PROBLEM A:
Reproduce verbatim the section of the score notation rows that begins with the line containing "Write the ABC notation for this score." and ends with the line containing "Transcribe the guitar", including both of those lines. Omit the pictures from your copy.

PASSAGE GIVEN:
----------
5th Circuit To Hear Two Critical Redistricting Cases in Texas and Louisiana
The nation’s most conservative federal appeals court is slated to rehear two redistricting cases, which could determine where and for whom minority voters in a Texas county can cast their ballots and whether a decadesold consent decree in Louisiana will continue.
The 5th U.S. Circuit Court of Appeals will hear the cases — Petteway v. Galveston County and Chisom v. Louisiana — after invalidating lower court decisions that found a voting map in Galveston County, Texas, to be in violation of the Voting Rights Act and, separately, upheld a 1992 consent decree in Louisiana that established a majority-Black district for state Supreme Court elections.
The appeals court, which hears cases out of Louisiana, Texas and Mississippi, is scheduled to hold arguments in the Galveston case on May 14 and the Louisiana case on May 16. While cases before the court that comprises 17 active judges — 26 total — are typically heard by a three-judge panel, these cases will be heard by the entire court, or en banc.
The upcoming hearings continue the court’s concerning trend of rehearing decisions advancing or affirming fair representation for minority voters. In Mississippi, for example, a 19-judge panel on the court reheard a case regarding a state constitutional provision that permanently bans individuals with certain felony convictions from voting — after a three-judge panel on the same court struck the provision down.
The two cases being reheard this week stem from years, and in Louisiana’s case decades, of litigation over establishing a suitable map — leaving voters in the balance.
“It’s, unfortunately, not uncommon for redistricting litigation to take an extraordinarily long time,” Michael Li, senior counsel for the Brennan Center’s Democracy Program, told Democracy Docket in a phone interview. “The reality is that oftentimes discriminatory maps get left in place for an election cycle, or two, or three, or even more, before maps are redrawn.”
----------
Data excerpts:

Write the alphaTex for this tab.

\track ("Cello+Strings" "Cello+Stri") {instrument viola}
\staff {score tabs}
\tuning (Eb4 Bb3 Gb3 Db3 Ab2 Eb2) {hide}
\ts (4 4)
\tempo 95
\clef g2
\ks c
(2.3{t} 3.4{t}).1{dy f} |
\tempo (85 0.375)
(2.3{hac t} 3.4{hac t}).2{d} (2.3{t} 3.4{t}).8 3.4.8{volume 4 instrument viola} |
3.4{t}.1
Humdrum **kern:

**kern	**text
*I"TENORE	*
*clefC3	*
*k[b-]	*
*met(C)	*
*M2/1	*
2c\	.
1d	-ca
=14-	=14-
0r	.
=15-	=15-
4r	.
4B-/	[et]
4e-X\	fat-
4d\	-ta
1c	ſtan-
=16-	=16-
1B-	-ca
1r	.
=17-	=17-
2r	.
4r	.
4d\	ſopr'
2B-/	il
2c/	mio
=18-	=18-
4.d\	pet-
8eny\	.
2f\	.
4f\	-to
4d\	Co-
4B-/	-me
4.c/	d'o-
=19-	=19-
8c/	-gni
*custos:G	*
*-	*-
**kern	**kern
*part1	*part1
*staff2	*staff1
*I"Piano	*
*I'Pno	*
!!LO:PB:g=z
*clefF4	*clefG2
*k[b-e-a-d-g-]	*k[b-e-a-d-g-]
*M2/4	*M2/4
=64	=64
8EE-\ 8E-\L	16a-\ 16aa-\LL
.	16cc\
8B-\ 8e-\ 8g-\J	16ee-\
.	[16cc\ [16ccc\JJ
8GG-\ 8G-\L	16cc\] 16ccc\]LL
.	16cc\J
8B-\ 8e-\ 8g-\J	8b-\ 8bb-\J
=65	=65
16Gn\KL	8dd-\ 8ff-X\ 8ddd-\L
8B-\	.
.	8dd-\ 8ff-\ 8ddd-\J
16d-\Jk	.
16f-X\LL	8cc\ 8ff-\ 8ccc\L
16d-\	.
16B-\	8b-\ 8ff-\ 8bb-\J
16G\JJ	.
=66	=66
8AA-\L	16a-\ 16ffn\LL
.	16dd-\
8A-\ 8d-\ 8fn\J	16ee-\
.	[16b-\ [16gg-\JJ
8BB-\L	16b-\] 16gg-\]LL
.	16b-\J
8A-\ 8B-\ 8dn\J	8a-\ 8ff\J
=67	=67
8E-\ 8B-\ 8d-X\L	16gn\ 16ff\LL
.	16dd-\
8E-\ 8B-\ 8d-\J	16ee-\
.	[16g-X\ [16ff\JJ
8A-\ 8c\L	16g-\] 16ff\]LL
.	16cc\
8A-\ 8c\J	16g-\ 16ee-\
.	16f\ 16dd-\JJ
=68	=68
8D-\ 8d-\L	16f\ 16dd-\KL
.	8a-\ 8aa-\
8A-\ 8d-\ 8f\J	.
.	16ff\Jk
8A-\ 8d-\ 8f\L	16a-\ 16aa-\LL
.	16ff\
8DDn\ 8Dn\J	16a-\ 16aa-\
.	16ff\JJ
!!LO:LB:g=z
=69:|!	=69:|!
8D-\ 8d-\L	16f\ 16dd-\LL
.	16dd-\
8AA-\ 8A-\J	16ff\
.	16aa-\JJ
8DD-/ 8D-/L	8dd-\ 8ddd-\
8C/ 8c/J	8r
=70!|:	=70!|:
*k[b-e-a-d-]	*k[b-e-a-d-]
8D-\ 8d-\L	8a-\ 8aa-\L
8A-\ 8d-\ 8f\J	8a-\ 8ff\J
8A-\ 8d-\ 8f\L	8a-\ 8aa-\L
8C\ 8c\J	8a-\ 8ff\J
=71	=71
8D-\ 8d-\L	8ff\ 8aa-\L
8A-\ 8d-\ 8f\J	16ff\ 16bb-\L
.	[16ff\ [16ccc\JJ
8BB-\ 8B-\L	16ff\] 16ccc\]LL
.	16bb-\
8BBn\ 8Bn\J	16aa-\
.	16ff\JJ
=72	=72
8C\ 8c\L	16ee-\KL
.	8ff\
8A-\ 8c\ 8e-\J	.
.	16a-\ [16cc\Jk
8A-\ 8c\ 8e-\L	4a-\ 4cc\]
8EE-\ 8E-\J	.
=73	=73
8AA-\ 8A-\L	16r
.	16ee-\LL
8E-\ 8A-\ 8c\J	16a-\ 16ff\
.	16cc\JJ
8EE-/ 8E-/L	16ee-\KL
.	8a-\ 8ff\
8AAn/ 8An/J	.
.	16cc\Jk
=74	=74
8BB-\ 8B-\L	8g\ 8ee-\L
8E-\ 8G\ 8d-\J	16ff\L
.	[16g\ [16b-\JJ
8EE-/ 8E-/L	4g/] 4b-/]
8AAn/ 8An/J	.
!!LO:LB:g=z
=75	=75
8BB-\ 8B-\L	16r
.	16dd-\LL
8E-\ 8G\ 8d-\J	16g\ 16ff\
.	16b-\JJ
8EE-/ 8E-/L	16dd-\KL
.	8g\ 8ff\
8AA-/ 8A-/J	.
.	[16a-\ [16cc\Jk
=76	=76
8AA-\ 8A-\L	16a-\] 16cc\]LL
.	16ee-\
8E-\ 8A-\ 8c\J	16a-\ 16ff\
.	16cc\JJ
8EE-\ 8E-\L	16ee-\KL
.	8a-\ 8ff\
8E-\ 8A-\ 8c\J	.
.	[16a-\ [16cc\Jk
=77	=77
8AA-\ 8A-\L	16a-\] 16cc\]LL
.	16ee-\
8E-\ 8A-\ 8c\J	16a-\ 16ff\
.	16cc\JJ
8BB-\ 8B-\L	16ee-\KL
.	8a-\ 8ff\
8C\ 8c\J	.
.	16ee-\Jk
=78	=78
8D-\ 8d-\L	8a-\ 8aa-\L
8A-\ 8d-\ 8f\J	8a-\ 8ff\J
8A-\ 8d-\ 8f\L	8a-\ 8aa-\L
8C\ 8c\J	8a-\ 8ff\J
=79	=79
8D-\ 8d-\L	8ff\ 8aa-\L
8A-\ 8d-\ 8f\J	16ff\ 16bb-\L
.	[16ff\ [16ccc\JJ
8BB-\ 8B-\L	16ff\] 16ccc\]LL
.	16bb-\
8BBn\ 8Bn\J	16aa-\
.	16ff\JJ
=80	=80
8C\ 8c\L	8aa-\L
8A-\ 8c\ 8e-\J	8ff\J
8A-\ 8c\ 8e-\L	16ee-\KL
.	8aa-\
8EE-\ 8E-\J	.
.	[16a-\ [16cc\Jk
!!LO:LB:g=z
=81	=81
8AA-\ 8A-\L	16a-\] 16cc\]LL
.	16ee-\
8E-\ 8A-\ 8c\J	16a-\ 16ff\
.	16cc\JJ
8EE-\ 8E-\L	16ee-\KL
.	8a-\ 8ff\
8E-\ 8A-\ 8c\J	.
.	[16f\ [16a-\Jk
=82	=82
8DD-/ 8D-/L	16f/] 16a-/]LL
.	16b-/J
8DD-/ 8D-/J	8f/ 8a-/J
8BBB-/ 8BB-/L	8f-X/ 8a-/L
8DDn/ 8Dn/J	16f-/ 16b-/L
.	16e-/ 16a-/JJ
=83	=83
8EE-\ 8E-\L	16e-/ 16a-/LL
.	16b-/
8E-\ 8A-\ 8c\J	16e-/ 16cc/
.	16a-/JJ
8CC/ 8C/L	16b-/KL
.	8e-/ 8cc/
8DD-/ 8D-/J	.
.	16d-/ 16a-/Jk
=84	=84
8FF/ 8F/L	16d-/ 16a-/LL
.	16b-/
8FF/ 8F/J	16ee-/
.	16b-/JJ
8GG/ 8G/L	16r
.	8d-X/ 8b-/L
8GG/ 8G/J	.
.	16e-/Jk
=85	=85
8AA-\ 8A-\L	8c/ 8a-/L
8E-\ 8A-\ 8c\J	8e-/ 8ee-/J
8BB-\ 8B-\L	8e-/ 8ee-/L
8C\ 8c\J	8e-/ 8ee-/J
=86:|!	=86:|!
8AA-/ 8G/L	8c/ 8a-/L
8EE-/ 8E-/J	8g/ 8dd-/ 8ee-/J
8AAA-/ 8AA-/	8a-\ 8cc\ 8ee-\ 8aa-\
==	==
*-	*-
----------
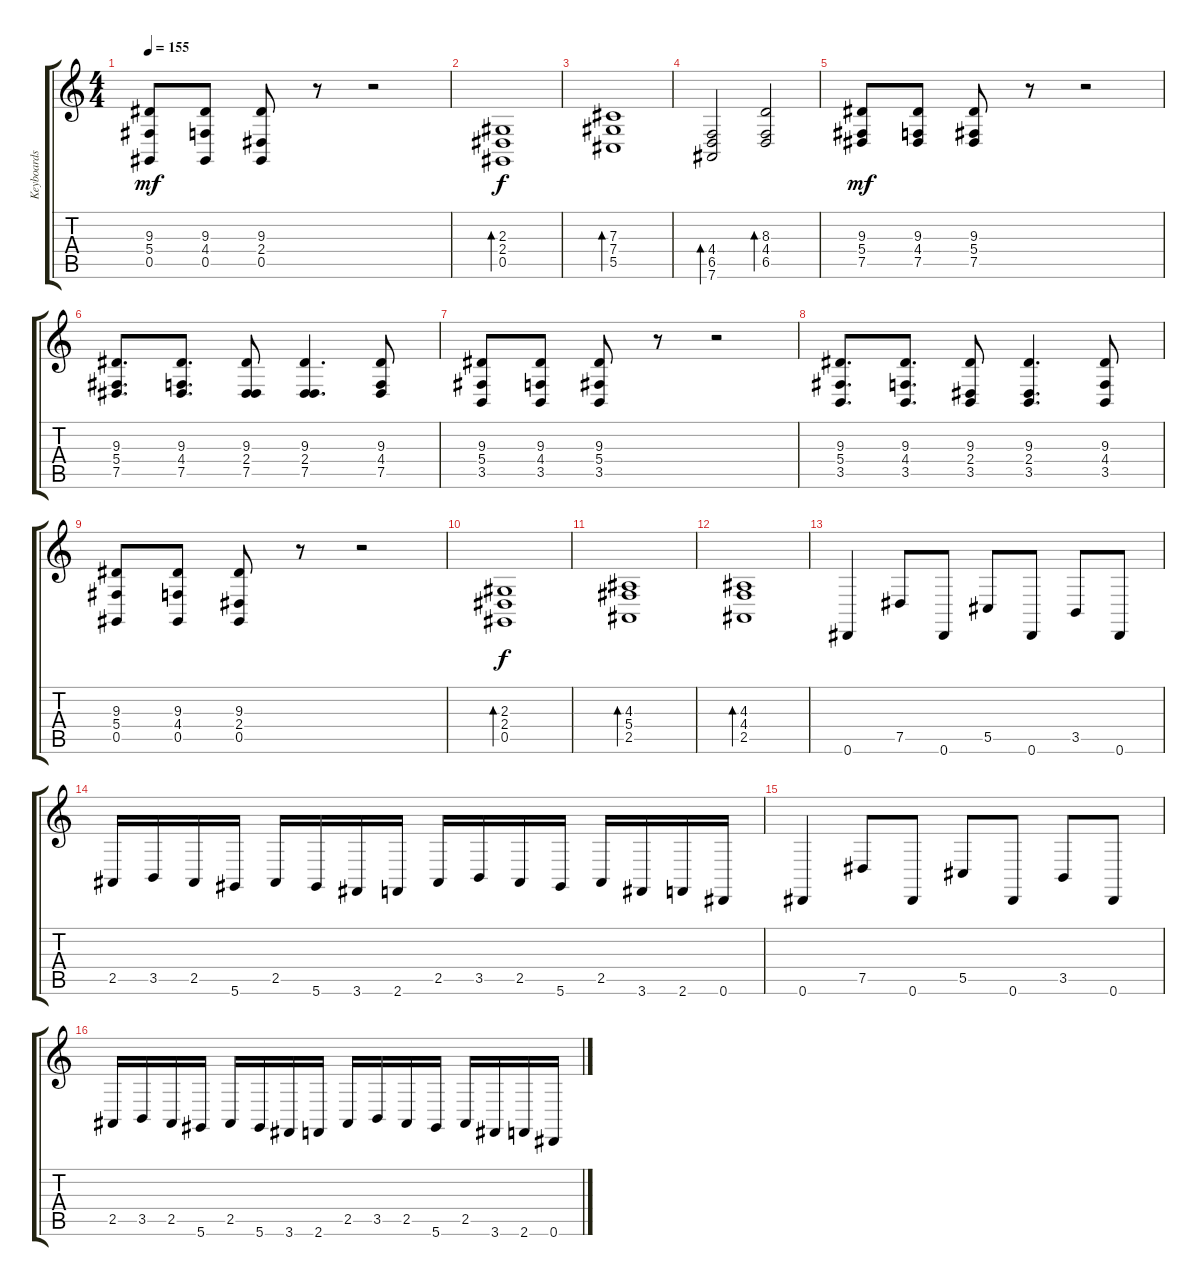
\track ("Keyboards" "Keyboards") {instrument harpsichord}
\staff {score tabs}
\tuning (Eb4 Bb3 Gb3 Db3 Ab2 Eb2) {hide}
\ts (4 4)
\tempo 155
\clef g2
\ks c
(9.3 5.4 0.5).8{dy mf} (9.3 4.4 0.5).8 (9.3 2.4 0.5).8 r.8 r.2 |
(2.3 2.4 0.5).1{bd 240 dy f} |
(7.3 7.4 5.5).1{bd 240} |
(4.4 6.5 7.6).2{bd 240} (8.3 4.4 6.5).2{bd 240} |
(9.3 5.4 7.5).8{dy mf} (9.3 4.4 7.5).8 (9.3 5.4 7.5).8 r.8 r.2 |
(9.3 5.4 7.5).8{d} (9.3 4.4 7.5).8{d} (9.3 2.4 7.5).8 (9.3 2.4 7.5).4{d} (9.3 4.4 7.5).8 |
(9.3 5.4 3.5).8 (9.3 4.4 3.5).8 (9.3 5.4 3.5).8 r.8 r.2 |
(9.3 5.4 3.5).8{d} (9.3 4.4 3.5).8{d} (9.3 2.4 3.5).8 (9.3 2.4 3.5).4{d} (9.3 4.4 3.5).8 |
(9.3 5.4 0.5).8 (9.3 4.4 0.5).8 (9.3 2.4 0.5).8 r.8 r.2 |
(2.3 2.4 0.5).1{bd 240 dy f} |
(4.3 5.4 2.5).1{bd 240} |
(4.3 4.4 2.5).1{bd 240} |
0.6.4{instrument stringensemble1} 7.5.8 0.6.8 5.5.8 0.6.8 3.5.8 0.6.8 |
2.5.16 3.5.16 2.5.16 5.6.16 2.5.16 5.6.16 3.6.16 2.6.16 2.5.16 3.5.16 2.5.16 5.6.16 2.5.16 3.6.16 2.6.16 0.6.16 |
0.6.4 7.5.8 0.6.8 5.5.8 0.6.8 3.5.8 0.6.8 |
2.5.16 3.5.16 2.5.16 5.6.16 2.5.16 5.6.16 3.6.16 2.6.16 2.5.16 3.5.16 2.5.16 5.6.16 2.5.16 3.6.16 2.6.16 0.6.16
----------
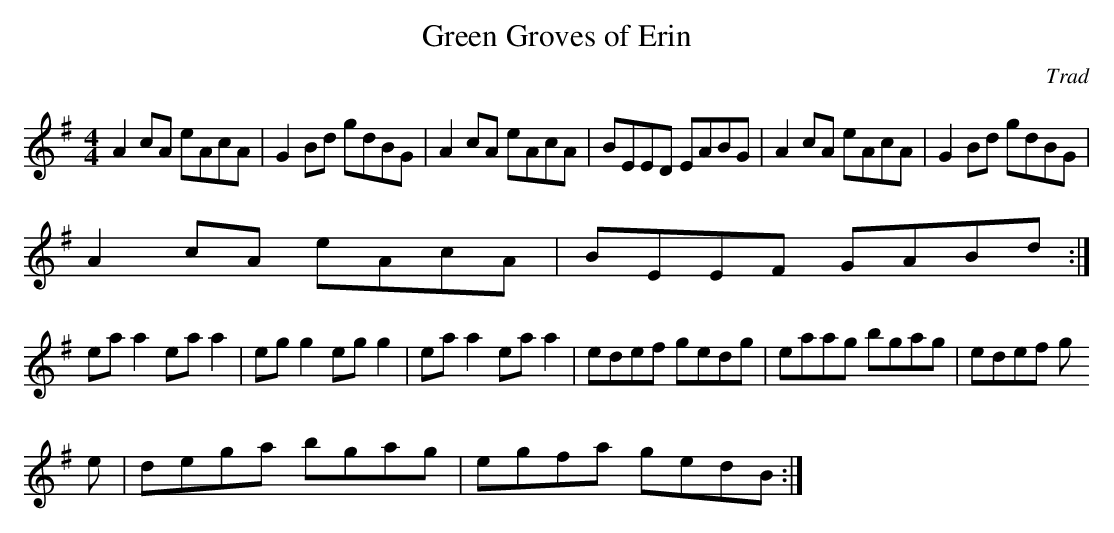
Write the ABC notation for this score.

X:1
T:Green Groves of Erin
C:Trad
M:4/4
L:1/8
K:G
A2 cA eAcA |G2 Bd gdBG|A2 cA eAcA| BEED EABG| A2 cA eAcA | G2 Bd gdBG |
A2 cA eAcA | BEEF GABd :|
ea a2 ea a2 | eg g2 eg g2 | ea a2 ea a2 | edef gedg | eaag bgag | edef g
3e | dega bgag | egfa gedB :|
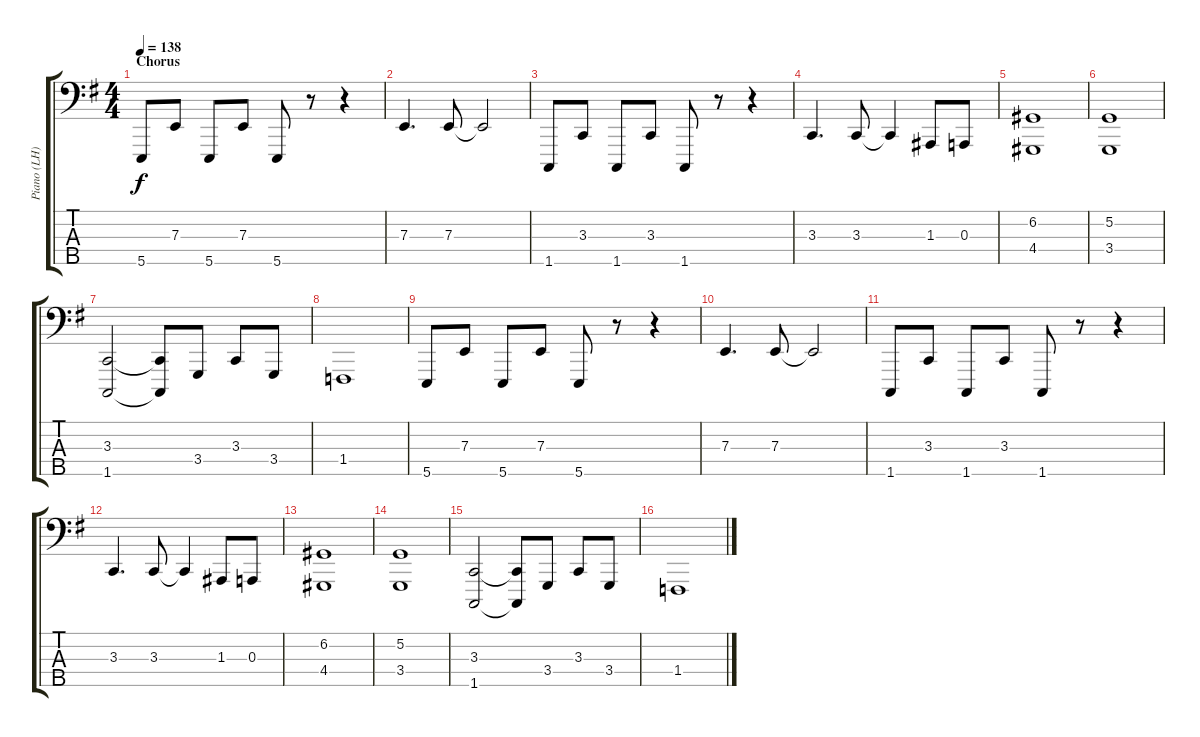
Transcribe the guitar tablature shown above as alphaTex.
----------
PROBLEM B:
Extend the article on the 5th Circuit rehearing the Texas and Louisiana redistricting cases, starting after its final sentence.

REPLY A:
Write the ABC notation for this score.

X:1
T:Green Groves of Erin
C:Trad
M:4/4
L:1/8
K:G
A2 cA eAcA |G2 Bd gdBG|A2 cA eAcA| BEED EABG| A2 cA eAcA | G2 Bd gdBG |
A2 cA eAcA | BEEF GABd :|
ea a2 ea a2 | eg g2 eg g2 | ea a2 ea a2 | edef gedg | eaag bgag | edef g
3e | dega bgag | egfa gedB :|
Transcribe the guitar tablature shown above as alphaTex.

REPLY B:
Black voters seek a fair map in Galveston County.
Although the lawsuit focuses on a 2021 map, the issue dates back even earlier to when the 2010 U.S. census results were released, prompting a new round of redistricting efforts across the country.
In 2011, officials in Galveston County, Texas, tried to adopt a new voting map for the commissioner’s court — the county’s governing body — but ran afoul of the Department of Justice (DOJ). The agency in 2012 objected to the map under Section 5 of the Voting Rights Act, which subjected certain states and localities to federal preclearance before any voting changes it passed could go into effect, in order to ensure that those jurisdictions weren’t being discriminatory.
Part of the DOJ’s objections was the map’s “retrogressive” impact on “minority voting strength from the relocation of a largely white area (the Bolivar Peninsula) from Precinct 1 into Precinct 3,” which was the sole majority-minority district for the commissioners court, the government states in court documents. The county eventually revised the map, retaining Precinct 3 as a majority-minority district, and the map was precleared.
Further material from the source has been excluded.